Published online by Cambridge University Press: 05 January 2016
Examples of Middle Bronze Age cylinder seals, categorized today as “Old Syrian popular style” have been documented since the mid-nineteenth century, albeit usually without any dating or provenance information. This particular subset of the vast array of ancient Near Eastern glyptic has recently been studied by the author and an acquisition history identified for many of them. Here the disparate paths that brought some of these seals into museums and private collections are explored to demonstrate, not only the vagaries of where these eminently portable objects end up, but to highlight the importance for modern scholarship of documenting such histories.

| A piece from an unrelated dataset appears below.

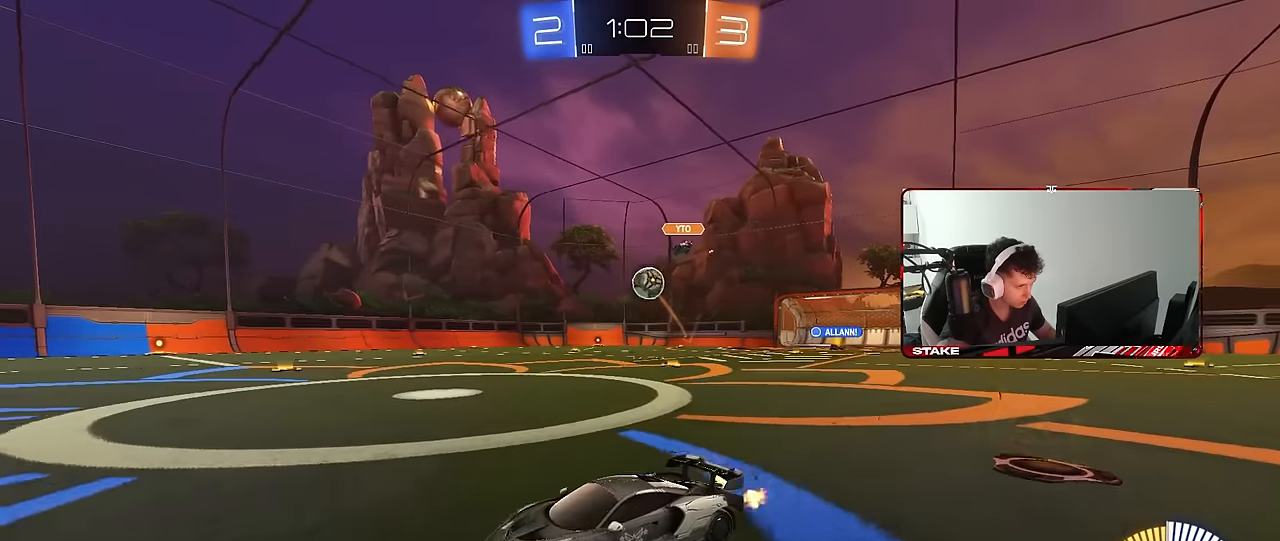
{"keys": ["a", "w"], "mouse": [], "mouse_move": "still", "events": [[217, "w", "down"], [317, "d", "down"], [350, "mouse_left", "down"], [450, "a", "down"], [450, "mouse_left", "up"], [500, "d", "up"]]}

As many of Dominique Collon's recent articles have been included in volumes in honor of her colleagues, it is a pleasure to offer here some insights into the acquisition history of a selection of the seals included in my doctoral thesis, which owes so very much to her. The details presented here derive from research for a Columbia University dissertation entitled Old Syrian Popular Style Cylinder Seals (Porter 2001). The basis for the investigation of this seal type evolved out of a seminar conducted by Edith Porada and John M. Russell in spring 1989 at Columbia University. My research started under the aegis of Edith Porada (see, for example, Porada 1993: 575, n. 40), with whom I conferred closely while forming the corpus, and she was able to attend my first lecture on this subject in April 1990 as part of the Metropolitan Museum of Art's colloquium for fellows. In the end, this doctoral study was completed under the guidance of Dominique, who had studied with Dr. Porada in the late 1960s and defended her Columbia dissertation in 1971 (Collon 1975), thus she returned to New York thirty years later for the other side of the table. A few of the seals discussed here and in the dissertation were included in Dominique's book First Impressions: Cylinder Seals in the Ancient Near East (Collon 1987; 2005).